Evidence-based rehabilitation therapy following surgery for (peri-)articular fractures: A systematic review

Marlous L.A.P. Schnackers, Yvette Y. van Horn, Guido H. H. Meys, Peter R.G. Brink, Rob J.E.M. Smeets, Henk A.M. Seelen
Centre of Expertise in Rehabilitation and Audiology, Adelante Rehabilitation Centre, The Netherlands
DOI: 10.2340/16501977-2599


Objective: To assess the availability of explicitly reported protocols describing post-surgery rehabilitation of (peri-)articular fractures of the proximal humerus, acetabulum and/or tibial plateau, and to critically review any scientific evidence on the effectiveness of these protocols.
Data sources: MEDLINE (PubMed), Cochrane databases, CINAHL, PEDro and Embase (Ovid) were searched to November 2018. Furthermore, stakeholder internet sites, clinical guidelines and standard textbooks were searched.
Study selection: Screening was performed independently by 2 researchers based on a priori defined eligibility criteria.
Data synthesis: Five papers addressed post-surgical rehabilitation of proximal humerus fractures, 1 paper that of acetabulum fractures.
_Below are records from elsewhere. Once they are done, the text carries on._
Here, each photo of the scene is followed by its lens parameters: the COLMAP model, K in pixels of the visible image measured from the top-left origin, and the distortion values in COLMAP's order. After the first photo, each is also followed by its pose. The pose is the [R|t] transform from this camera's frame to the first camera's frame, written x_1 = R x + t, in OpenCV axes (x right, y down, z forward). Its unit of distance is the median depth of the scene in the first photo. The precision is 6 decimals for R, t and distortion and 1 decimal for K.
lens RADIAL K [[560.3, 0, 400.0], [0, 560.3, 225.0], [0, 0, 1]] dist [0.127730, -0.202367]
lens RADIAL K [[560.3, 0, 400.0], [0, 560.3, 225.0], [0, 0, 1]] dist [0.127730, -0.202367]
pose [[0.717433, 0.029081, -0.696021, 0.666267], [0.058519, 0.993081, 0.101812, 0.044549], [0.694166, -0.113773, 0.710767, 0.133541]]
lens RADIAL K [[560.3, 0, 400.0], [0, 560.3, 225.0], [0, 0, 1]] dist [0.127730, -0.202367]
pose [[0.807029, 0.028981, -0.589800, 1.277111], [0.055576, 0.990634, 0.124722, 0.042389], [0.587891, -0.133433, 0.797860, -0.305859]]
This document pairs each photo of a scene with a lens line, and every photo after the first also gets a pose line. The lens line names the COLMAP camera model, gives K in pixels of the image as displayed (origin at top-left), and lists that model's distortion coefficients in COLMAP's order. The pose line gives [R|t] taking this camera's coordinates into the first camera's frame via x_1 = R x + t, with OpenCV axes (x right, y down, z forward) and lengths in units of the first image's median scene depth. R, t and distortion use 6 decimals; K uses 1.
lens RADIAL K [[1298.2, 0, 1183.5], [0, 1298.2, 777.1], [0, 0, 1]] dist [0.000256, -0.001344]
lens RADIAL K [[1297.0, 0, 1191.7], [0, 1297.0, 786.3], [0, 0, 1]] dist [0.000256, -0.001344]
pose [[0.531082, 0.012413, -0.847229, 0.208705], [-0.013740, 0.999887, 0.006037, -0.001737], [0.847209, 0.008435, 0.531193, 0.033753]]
No eligible information was found on stakeholder sites or in standard textbooks. Overall, the main focus of the protocols identified was on the International Classification of Functioning, Disability and Health (ICF) “Body Functions and Structures” level. In general, little information about therapy dosage was reported. None of the protocols provided scientific evidence on which the content of described rehabilitation programmes was based.
Conclusion: This review reveals a paucity of explicitly formulated protocols focussing on post-surgical rehabilitation of common (peri-)articular fractures targeting patient-centred care at all ICF levels. There is a need for more scientific evidence on which to base protocols regarding common (peri-)articular fracture rehabilitation.

Lay Abstract

The aim of this study was to review the scientific literature on the availability of explicitly reported protocols or guidelines for therapists describing rehabilitation treatment of patients with 1 or more complex fractures of the upper arm, pelvis or knee joint that needed to be operated on. Online databases, stakeholder internet sites, clinical guidelines and textbooks were searched. The papers found were critically reviewed. Five papers describing the rehabilitation of patients with an upper arm fracture and 1 paper on rehabilitation treatment after a pelvis fracture were identified, mainly describing muscle strength, joint mobility or endurance issues. Little information about therapy dosage was reported. No scientific evidence was provided on which to base the rehabilitation programmes. This review reveals a lack of explicitly formulated rehabilitation protocols focusing on improving patients’ activities of daily living and of patients’ participation in social life. More scientific evidence is needed on such protocols.